Mr. Young continued: Our nursing homes and hospital staffing business results continue to struggle but following our acceptance onto the new PASA framework agreements, which come into effect in October 2009, we are hopeful that the higher charges under this revised contract will give us opportunities going forward. The higher charges are necessary to enable us to effectively recruit staff to service this business. We currently have plans in the next financial year to re-launch this service line in a few of our regional offices as well as our existing London operation.

While current period SG&A running costs of 25.8% of revenues are lower than the prior year period, we are continuing to invest in certain areas of our business that includes such items as continuing care, learning disability, IT systems, and business improvement projects to ensure that we support future growth in revenues.
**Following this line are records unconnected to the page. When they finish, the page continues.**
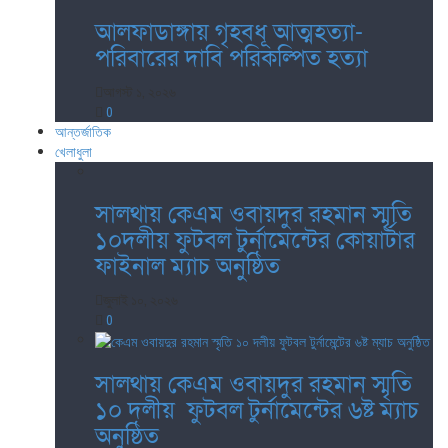
আলফাডাঙ্গায় গৃহবধূ আত্মহত্যা-
পরিবারের দাবি পরিকল্পিত হত্যা
আগস্ট ১, ২০২৬
0
আন্তর্জাতিক
খেলাধুলা
সালথায় কেএম ওবায়দুর রহমান স্মৃতি
১০দলীয় ফুটবল টুর্নামেন্টের কোয়ার্টার
ফাইনাল ম্যাচ অনুষ্ঠিত
জুলাই ১০, ২০২৬
0
সালথায় কেএম ওবায়দুর রহমান স্মৃতি
১০ দলীয় ফুটবল টুর্নামেন্টের ৬ষ্ট ম্যাচ
অনুষ্ঠিত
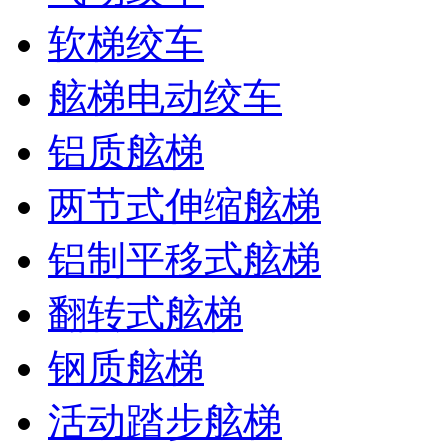
软梯绞车
舷梯电动绞车
铝质舷梯
两节式伸缩舷梯
铝制平移式舷梯
翻转式舷梯
钢质舷梯
活动踏步舷梯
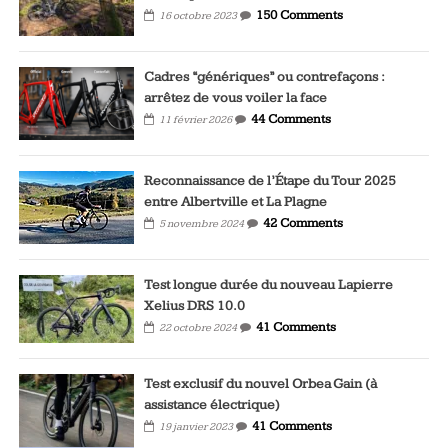
150 Comments
16 octobre 2023
Cadres “génériques” ou contrefaçons :
arrêtez de vous voiler la face
44 Comments
11 février 2026
Reconnaissance de l’Étape du Tour 2025
entre Albertville et La Plagne
42 Comments
5 novembre 2024
Test longue durée du nouveau Lapierre
Xelius DRS 10.0
41 Comments
22 octobre 2024
Test exclusif du nouvel Orbea Gain (à
assistance électrique)
41 Comments
19 janvier 2023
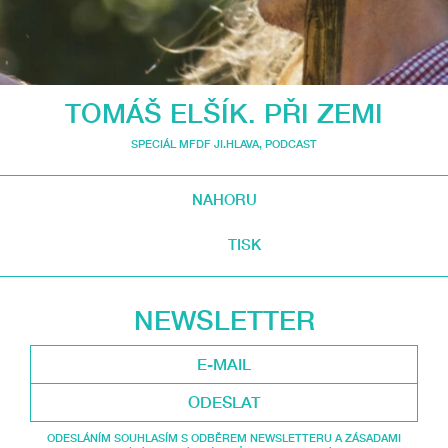
TOMÁŠ ELŠÍK. PŘI ZEMI
SPECIÁL MFDF JI.HLAVA
,
PODCAST
NAHORU
TISK
NEWSLETTER
ODESLAT
ODESLÁNÍM SOUHLASÍM S ODBĚREM NEWSLETTERU A ZÁSADAMI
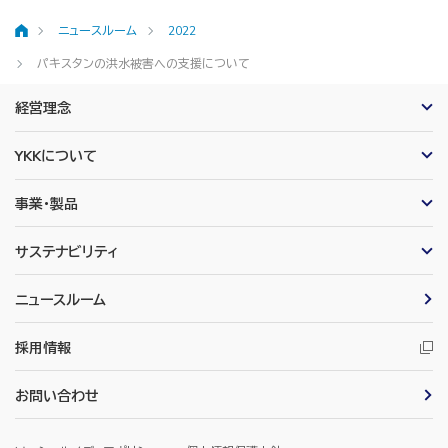
ニュースルーム
2022
ホーム
パキスタンの洪水被害への支援について
経営理念
YKKについて
事業・製品
サステナビリティ
ニュースルーム
採用情報
お問い合わせ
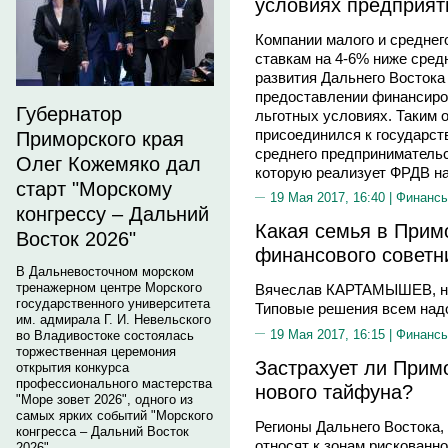
условиях предприят
Компании малого и среднег
ставкам на 4-6% ниже сред
развития Дальнего Востока
предоставлении финансиров
Губернатор
льготных условиях. Таким 
присоединился к государст
Приморского края
среднего предприниматель
Олег Кожемяко дал
которую реализует ФРДВ на
старт "Морскому
19 Мая 2017, 16:40 |
Финанс
конгрессу – Дальний
Какая семья в Прим
Восток 2026"
финансового советн
В Дальневосточном морском
тренажерном центре Морского
Вячеслав КАРТАМЫШЕВ, не
государственного университета
Типовые решения всем над
им. адмирала Г. И. Невельского
19 Мая 2017, 16:15 |
Финанс
во Владивостоке состоялась
торжественная церемония
Застрахует ли Прим
открытия конкурса
профессионального мастерства
нового тайфуна?
"Море зовет 2026", одного из
самых ярких событий "Морского
Регионы Дальнего Востока, 
конгресса – Дальний Восток
относят к зонам рискованн
2026".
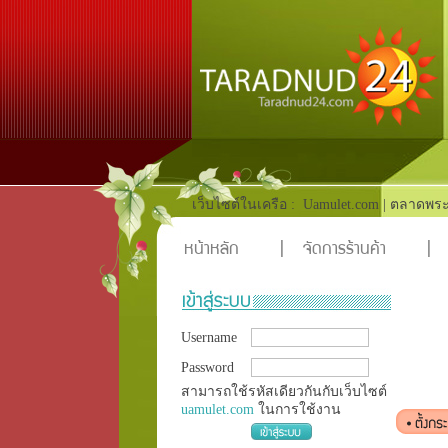
เว็บไซต์ในเครือ :
Uamulet.com
|
ตลาดพระ
หน้าหลัก
|
จัดการร้านค้า
|
Username
Password
สามารถใช้รหัสเดียวกันกับเว็บไซต์
uamulet.com
ในการใช้งาน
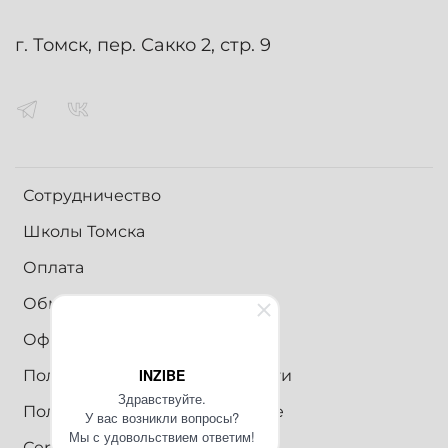
г. Томск, пер. Сакко 2, стр. 9
Сотрудничество
Школы Томска
Оплата
Обмен и возврат
Оферта
INZIBE
Политика конфиденциальности
Здравствуйте.
Пользовательское соглашение
У вас возникли вопросы?
Мы с удовольствием ответим!
Сертификаты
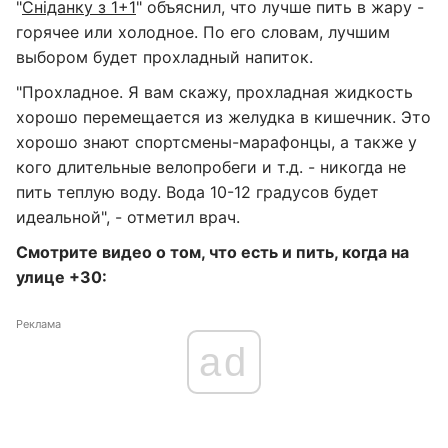
"
Сніданку з 1+1
" объяснил, что лучше пить в жару -
горячее или холодное. По его словам, лучшим
выбором будет прохладный напиток.
"Прохладное. Я вам скажу, прохладная жидкость
хорошо перемещается из желудка в кишечник. Это
хорошо знают спортсмены-марафонцы, а также у
кого длительные велопробеги и т.д. - никогда не
пить теплую воду. Вода 10-12 градусов будет
идеальной", - отметил врач.
Смотрите видео о том, что есть и пить, когда на
улице +30:
Реклама
ad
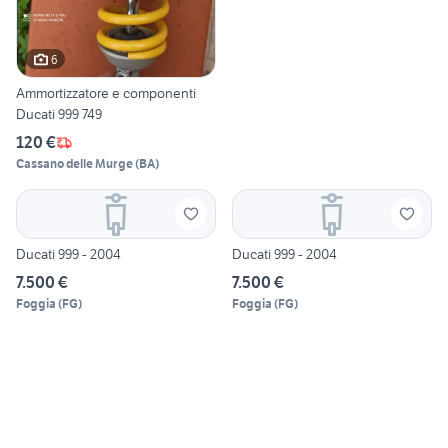
6
Ammortizzatore e componenti
Ducati 999 749
120 €
Cassano delle Murge
(
BA
)
Ducati 999 - 2004
Ducati 999 - 2004
7.500 €
7.500 €
Foggia
(
FG
)
Foggia
(
FG
)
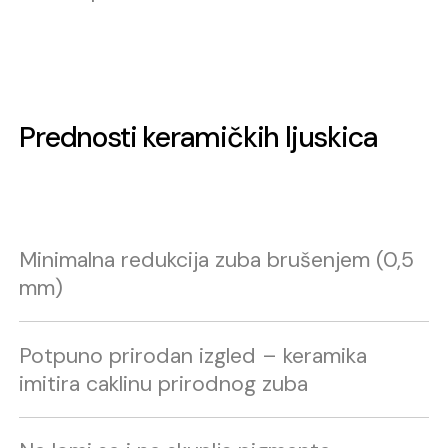
Prednosti keramičkih ljuskica
Minimalna redukcija zuba brušenjem (0,5
mm)
Potpuno prirodan izgled – keramika
imitira caklinu prirodnog zuba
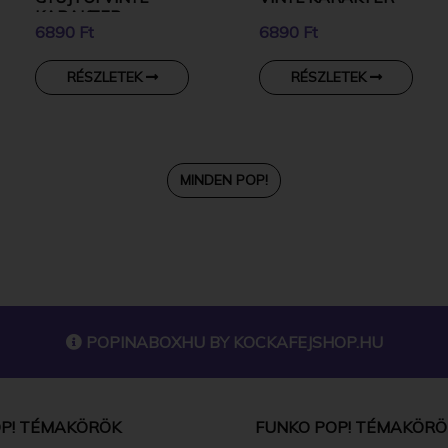
KARAKTER
6890 Ft
6890 Ft
RÉSZLETEK
RÉSZLETEK
MINDEN POP!
POPINABOXHU BY
KOCKAFEJSHOP.HU
P! TÉMAKÖRÖK
FUNKO POP! TÉMAKÖRÖ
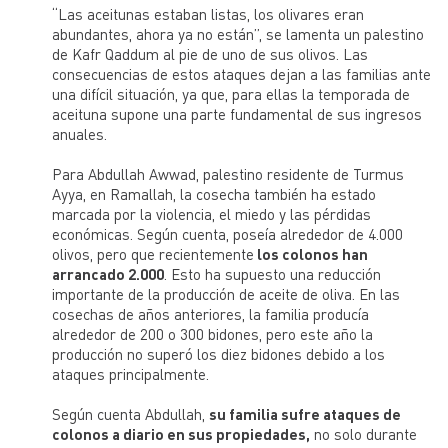
“Las aceitunas estaban listas, los olivares eran
abundantes, ahora ya no están”, se lamenta un palestino
de Kafr Qaddum al pie de uno de sus olivos. Las
consecuencias de estos ataques dejan a las familias ante
una difícil situación, ya que, para ellas la temporada de
aceituna supone una parte fundamental de sus ingresos
anuales.
Para Abdullah Awwad, palestino residente de Turmus
Ayya, en Ramallah, la cosecha también ha estado
marcada por la violencia, el miedo y las pérdidas
económicas. Según cuenta, poseía alrededor de 4.000
olivos, pero que recientemente
los colonos han
arrancado 2.000
. Esto ha supuesto una reducción
importante de la producción de aceite de oliva. En las
cosechas de años anteriores, la familia producía
alrededor de 200 o 300 bidones, pero este año la
producción no superó los diez bidones debido a los
ataques principalmente.
Según cuenta Abdullah,
su familia sufre ataques de
colonos a diario en sus propiedades,
no solo durante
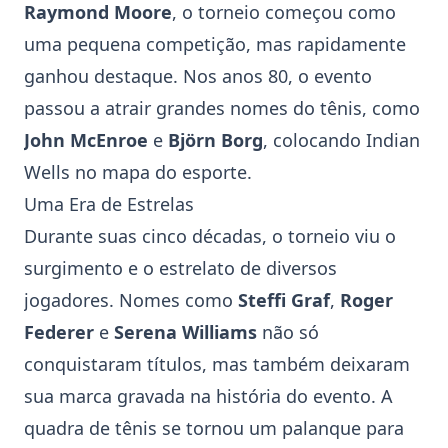
Raymond Moore
, o torneio começou como
uma pequena competição, mas rapidamente
ganhou destaque. Nos anos 80, o evento
passou a atrair grandes nomes do
tênis
, como
John McEnroe
e
Björn Borg
, colocando Indian
Wells no mapa do esporte.
Uma Era de Estrelas
Durante suas cinco décadas, o torneio viu o
surgimento e o estrelato de diversos
jogadores. Nomes como
Steffi Graf
,
Roger
Federer
e
Serena Williams
não só
conquistaram títulos, mas também deixaram
sua marca gravada na história do evento. A
quadra de tênis se tornou um palanque para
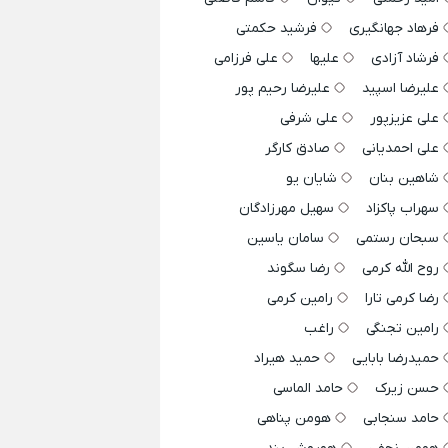
فرهاد جهانگیری
فرشید حکمتی
فرشاد آزادی
علیها
علی فرزامی
علیرضا اسپید
علیرضا رحیم پور
علی عزیزپور
علی شرفی
علی احمدیانی
صادق کارگر
شاهین بنان
شایان یو
سهراب پاکزاد
سهیل مهرزادگان
سبحان رستمی
سامان یاسین
روح الله کرمی
رضا سگوند
رضا کرمی تارا
رامین کرمی
رامین تجنگی
راغب
حمیدرضا بابایی
حمید هیراد
حسن زیرک
حامد الماسی
حامد سنجابی
هومن پناهی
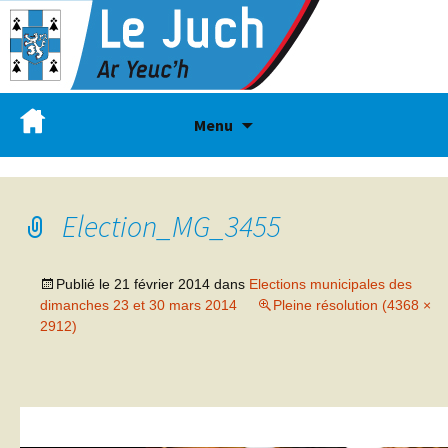
Menu
Election_MG_3455
Publié le
21 février 2014
dans
Elections municipales des
dimanches 23 et 30 mars 2014
Pleine résolution (4368 ×
2912)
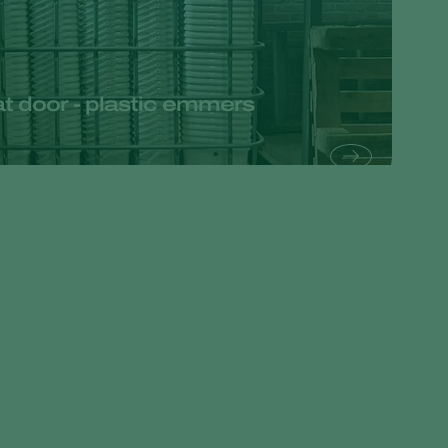
Greece
Hungary
India
 door - plastic emmers
Italy
Kenya
Korea
Mexico
Netherlands
Paraguay
Poland
Portugal
Russia
South Africa
Spain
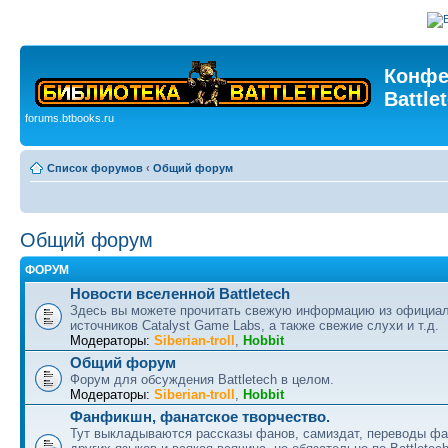
Конфе
Battle
forums.btbooks.ru
Список форумов
‹
Общий форум
Общий форум
ФОРУМ
Новости вселенной Battletech
Здесь вы можете прочитать свежую информацию из официа
источников Catalyst Game Labs, а также свежие слухи и т.д.
Модераторы:
Siberian-troll
,
Hobbit
Общий форум
Форум для обсуждения Battletech в целом.
Модераторы:
Siberian-troll
,
Hobbit
Фанфикшн, фанатское творчество.
Тут выкладываются рассказы фанов, самиздат, переводы ф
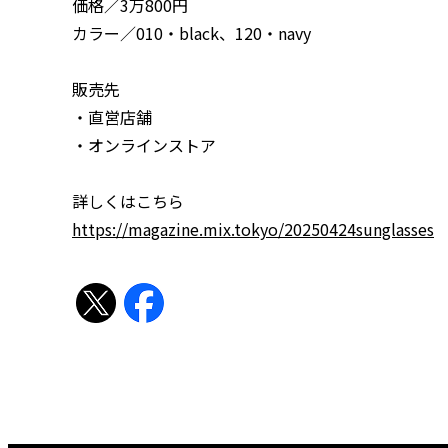
価格／3万800円
カラー／010・black、120・navy
販売先
・直営店舗
・オンラインストア
詳しくはこちら
https://magazine.mix.tokyo/20250424sunglasses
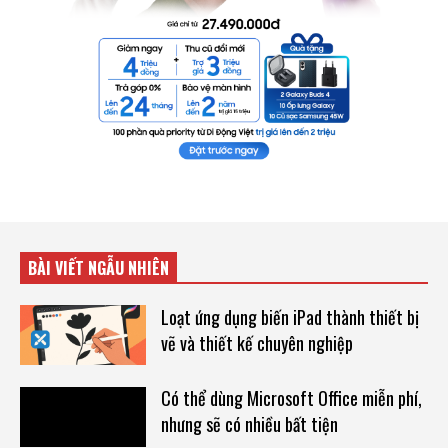
BÀI VIẾT NGẪU NHIÊN
Loạt ứng dụng biến iPad thành thiết bị
vẽ và thiết kế chuyên nghiệp
Có thể dùng Microsoft Office miễn phí,
nhưng sẽ có nhiều bất tiện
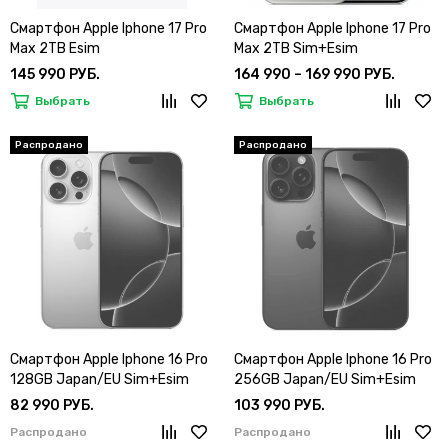
Смартфон Apple Iphone 17 Pro
Смартфон Apple Iphone 17 Pro
Max 2TB Esim
Max 2TB Sim+Esim
145 990 РУБ.
164 990 – 169 990 РУБ.
Выбрать
Выбрать
Смартфон Apple Iphone 16 Pro
Смартфон Apple Iphone 16 Pro
128GB Japan/EU Sim+Esim
256GB Japan/EU Sim+Esim
82 990 РУБ.
103 990 РУБ.
Распродано
Распродано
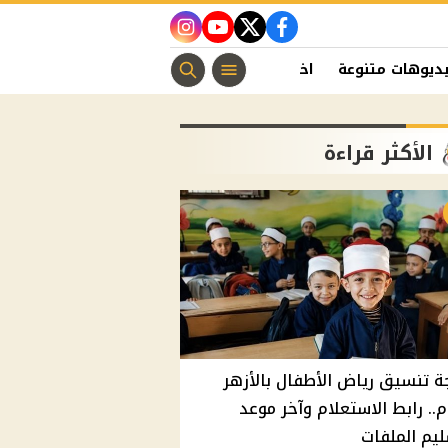
instagram
youtube
twitter
facebook
ديوهات متنوعة
اخبار الفن
منوعات مسيحية
اخبار الرياضة
الأكثر قراءة
ة تنسيق رياض الأطفال بالأزهر
م.. رابط الاستعلام وآخر موعد
يم الملفات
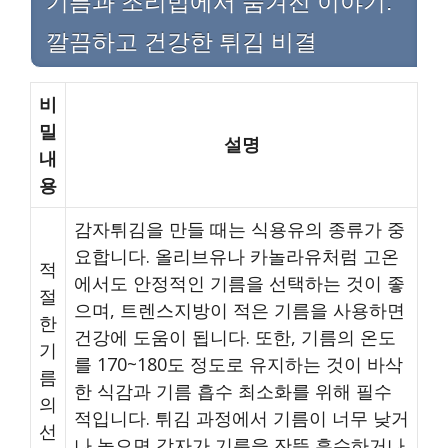
기름과 조리법에서 숨겨진 이야기:
깔끔하고 건강한 튀김 비결
비
밀
설명
내
용
감자튀김을 만들 때는 식용유의 종류가 중
요합니다. 올리브유나 카놀라유처럼 고온
적
에서도 안정적인 기름을 선택하는 것이 좋
절
으며, 트렌스지방이 적은 기름을 사용하면
한
건강에 도움이 됩니다. 또한, 기름의 온도
기
를 170~180도 정도로 유지하는 것이 바삭
름
한 식감과 기름 흡수 최소화를 위해 필수
의
적입니다. 튀김 과정에서 기름이 너무 낮거
선
나 높으면 감자가 기름을 잔뜩 흡수하거나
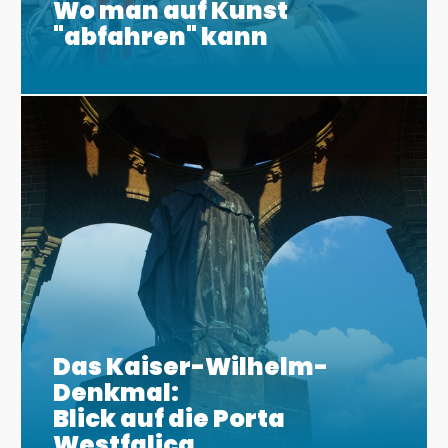
Wo man auf Kunst
"abfahren" kann
Das Kaiser-Wilhelm-
Denkmal:
Blick auf die Porta
Westfalica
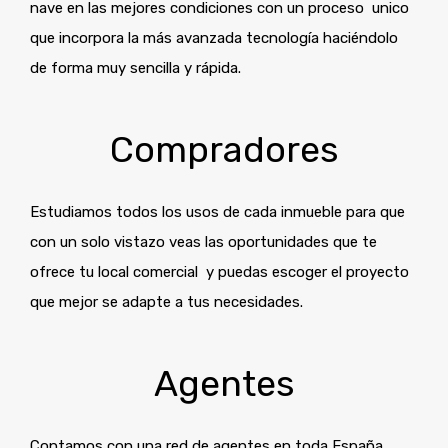
nave en las mejores condiciones con un proceso unico
que incorpora la más avanzada tecnología haciéndolo
de forma muy sencilla y rápida.
Compradores
Estudiamos todos los usos de cada inmueble para que
con un solo vistazo veas las oportunidades que te
ofrece tu local comercial y puedas escoger el proyecto
que mejor se adapte a tus necesidades.
Agentes
Contamos con una red de agentes en toda España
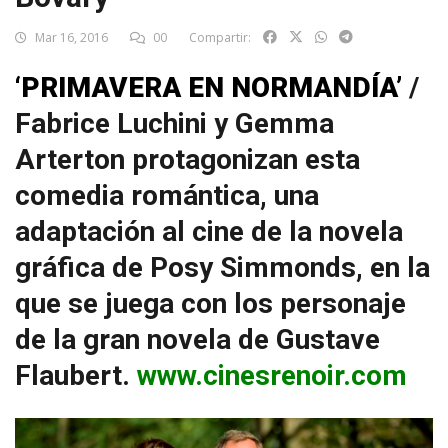
Mar 16, 2016
00
Compartir:
‘PRIMAVERA EN NORMANDÍA’
/
Fabrice Luchini y Gemma
Arterton protagonizan esta
comedia romántica, una
adaptación al cine de la novela
gráfica de Posy Simmonds, en la
que se juega con los personaje
de la gran novela de Gustave
Flaubert.
www.cinesrenoir.com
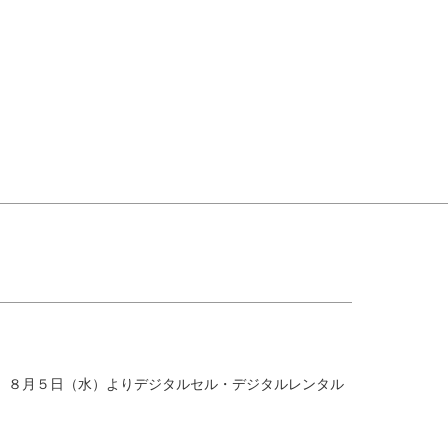
道』８月５日（水）よりデジタルセル・デジタルレンタル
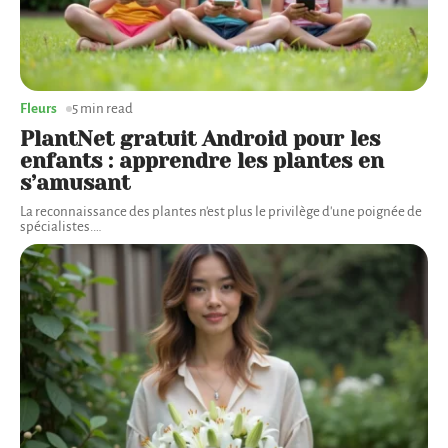
Fleurs
5 min read
PlantNet gratuit Android pour les
enfants : apprendre les plantes en
s’amusant
La reconnaissance des plantes n'est plus le privilège d'une poignée de
spécialistes.
…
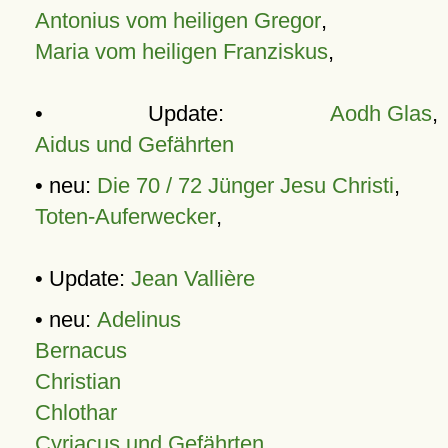
Antonius vom heiligen Gregor
,
Maria vom heiligen Franziskus
,
• Update:
Aodh Glas
,
Aidus und Gefährten
• neu:
Die 70 / 72 Jünger Jesu Christi
,
Toten-Auferwecker
,
• Update:
Jean Vallière
• neu:
Adelinus
Bernacus
Christian
Chlothar
Cyriacus und Gefährten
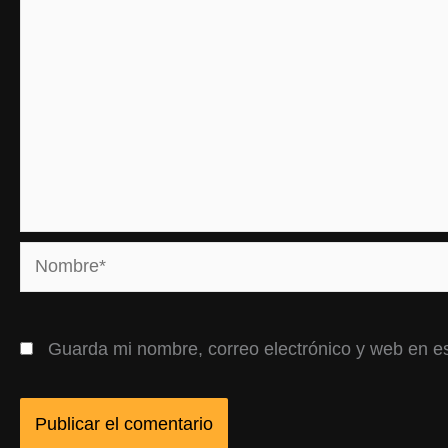
Nombre*
Guarda mi nombre, correo electrónico y web en e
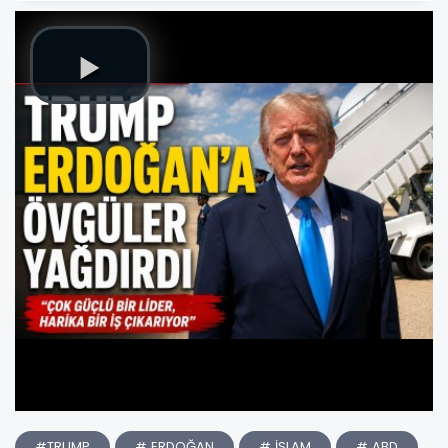
#TRUMP
# ERDOĞAN
# İSLAM
# ABD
At the same time, we maintain tight controls over other areas of SG&A costs so as to maintain our objective of reducing SG&A costs as a percent of revenues.

We currently have several business improvement initiatives under way with project management support. These projects cover winning new business, carer retention, bid implementation, and branch operations. There are also other projects supporting service delivery. We believe that being a high quality service provider is a key driver to increased revenue and profit growth.

The third quarter also concluded the successful pilot phase of our Coldharbour IT replacement. We now have thirteen branches successfully running on Coldharbour. The cost of the project is within the original budget and time projections with a total capital expenditure of $2.4 million and operating expense of $4.5 million. To date, expenditures have been $2.7 million split between $2.2 million capital and $0.5 million operating expense. The project will allow us to make further efficiencies in the way we process transactions and will also improve service delivery.

Mr. Young concluded: As noted in our previous quarters press release, with nearly all our operations in the United Kingdom, we believe it is important for investors to see the underlying revenues and gross profits in pound currency as detailed below. This shows growth in our gross margins year to date of 7.4% and our third quarter gross margin of 30.4% is well within our expectations. Our SG&A costs year to date, excluding exchange effects, increased by 1.5%, compared to the prior year despite the increase in revenues that we have generated.